## TASK
Copy every record exactly, with nothing left out.

## Pixel point grounding data
────────────────────

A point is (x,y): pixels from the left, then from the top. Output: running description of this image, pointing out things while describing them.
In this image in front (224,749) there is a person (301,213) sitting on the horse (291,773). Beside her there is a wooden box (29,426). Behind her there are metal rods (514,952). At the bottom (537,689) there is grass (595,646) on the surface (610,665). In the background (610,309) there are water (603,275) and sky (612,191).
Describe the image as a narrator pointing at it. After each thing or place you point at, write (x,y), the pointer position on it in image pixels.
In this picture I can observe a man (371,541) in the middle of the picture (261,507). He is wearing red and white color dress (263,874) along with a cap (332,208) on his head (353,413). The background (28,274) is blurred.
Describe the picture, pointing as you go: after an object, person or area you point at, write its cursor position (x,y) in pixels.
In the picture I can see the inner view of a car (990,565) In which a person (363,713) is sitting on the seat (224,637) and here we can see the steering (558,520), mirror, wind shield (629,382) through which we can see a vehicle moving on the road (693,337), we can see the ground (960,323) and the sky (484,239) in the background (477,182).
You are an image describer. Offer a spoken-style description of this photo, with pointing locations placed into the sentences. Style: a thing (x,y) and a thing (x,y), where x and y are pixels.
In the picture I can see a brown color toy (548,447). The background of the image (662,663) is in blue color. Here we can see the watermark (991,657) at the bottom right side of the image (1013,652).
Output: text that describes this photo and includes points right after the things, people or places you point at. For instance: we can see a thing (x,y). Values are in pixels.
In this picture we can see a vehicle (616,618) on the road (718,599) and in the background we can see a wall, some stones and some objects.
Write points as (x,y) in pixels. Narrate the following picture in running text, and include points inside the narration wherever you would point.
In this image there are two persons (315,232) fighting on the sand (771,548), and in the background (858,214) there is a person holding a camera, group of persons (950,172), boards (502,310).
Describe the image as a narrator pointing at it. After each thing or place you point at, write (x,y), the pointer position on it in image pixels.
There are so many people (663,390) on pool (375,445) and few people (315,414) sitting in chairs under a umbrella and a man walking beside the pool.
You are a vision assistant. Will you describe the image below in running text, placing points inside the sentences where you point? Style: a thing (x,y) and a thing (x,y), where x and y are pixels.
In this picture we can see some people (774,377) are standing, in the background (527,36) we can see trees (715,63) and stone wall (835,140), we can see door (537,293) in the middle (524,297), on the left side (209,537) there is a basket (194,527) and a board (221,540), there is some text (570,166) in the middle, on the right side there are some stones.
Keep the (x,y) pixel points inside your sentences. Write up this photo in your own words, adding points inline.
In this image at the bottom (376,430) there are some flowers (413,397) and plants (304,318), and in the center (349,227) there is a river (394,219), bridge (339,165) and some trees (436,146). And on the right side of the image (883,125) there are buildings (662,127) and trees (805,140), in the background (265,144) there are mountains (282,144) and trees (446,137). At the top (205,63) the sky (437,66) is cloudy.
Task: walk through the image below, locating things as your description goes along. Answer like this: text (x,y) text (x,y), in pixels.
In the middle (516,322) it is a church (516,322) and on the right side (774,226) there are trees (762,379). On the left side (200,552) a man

────────────────────

## ANSWER SECTION
A point is (x,y): pixels from the left, then from the top. Output: running description of this image, pointing out things while describing them.
In this image in front (224,749) there is a person (301,213) sitting on the horse (291,773). Beside her there is a wooden box (29,426). Behind her there are metal rods (514,952). At the bottom (537,689) there is grass (595,646) on the surface (610,665). In the background (610,309) there are water (603,275) and sky (612,191).
Describe the image as a narrator pointing at it. After each thing or place you point at, write (x,y), the pointer position on it in image pixels.
In this picture I can observe a man (371,541) in the middle of the picture (261,507). He is wearing red and white color dress (263,874) along with a cap (332,208) on his head (353,413). The background (28,274) is blurred.
Describe the picture, pointing as you go: after an object, person or area you point at, write its cursor position (x,y) in pixels.
In the picture I can see the inner view of a car (990,565) In which a person (363,713) is sitting on the seat (224,637) and here we can see the steering (558,520), mirror, wind shield (629,382) through which we can see a vehicle moving on the road (693,337), we can see the ground (960,323) and the sky (484,239) in the background (477,182).
You are an image describer. Offer a spoken-style description of this photo, with pointing locations placed into the sentences. Style: a thing (x,y) and a thing (x,y), where x and y are pixels.
In the picture I can see a brown color toy (548,447). The background of the image (662,663) is in blue color. Here we can see the watermark (991,657) at the bottom right side of the image (1013,652).
Output: text that describes this photo and includes points right after the things, people or places you point at. For instance: we can see a thing (x,y). Values are in pixels.
In this picture we can see a vehicle (616,618) on the road (718,599) and in the background we can see a wall, some stones and some objects.
Write points as (x,y) in pixels. Narrate the following picture in running text, and include points inside the narration wherever you would point.
In this image there are two persons (315,232) fighting on the sand (771,548), and in the background (858,214) there is a person holding a camera, group of persons (950,172), boards (502,310).
Describe the image as a narrator pointing at it. After each thing or place you point at, write (x,y), the pointer position on it in image pixels.
There are so many people (663,390) on pool (375,445) and few people (315,414) sitting in chairs under a umbrella and a man walking beside the pool.
You are a vision assistant. Will you describe the image below in running text, placing points inside the sentences where you point? Style: a thing (x,y) and a thing (x,y), where x and y are pixels.
In this picture we can see some people (774,377) are standing, in the background (527,36) we can see trees (715,63) and stone wall (835,140), we can see door (537,293) in the middle (524,297), on the left side (209,537) there is a basket (194,527) and a board (221,540), there is some text (570,166) in the middle, on the right side there are some stones.
Keep the (x,y) pixel points inside your sentences. Write up this photo in your own words, adding points inline.
In this image at the bottom (376,430) there are some flowers (413,397) and plants (304,318), and in the center (349,227) there is a river (394,219), bridge (339,165) and some trees (436,146). And on the right side of the image (883,125) there are buildings (662,127) and trees (805,140), in the background (265,144) there are mountains (282,144) and trees (446,137). At the top (205,63) the sky (437,66) is cloudy.
Task: walk through the image below, locating things as your description goes along. Answer like this: text (x,y) text (x,y), in pixels.
In the middle (516,322) it is a church (516,322) and on the right side (774,226) there are trees (762,379). On the left side (200,552) a man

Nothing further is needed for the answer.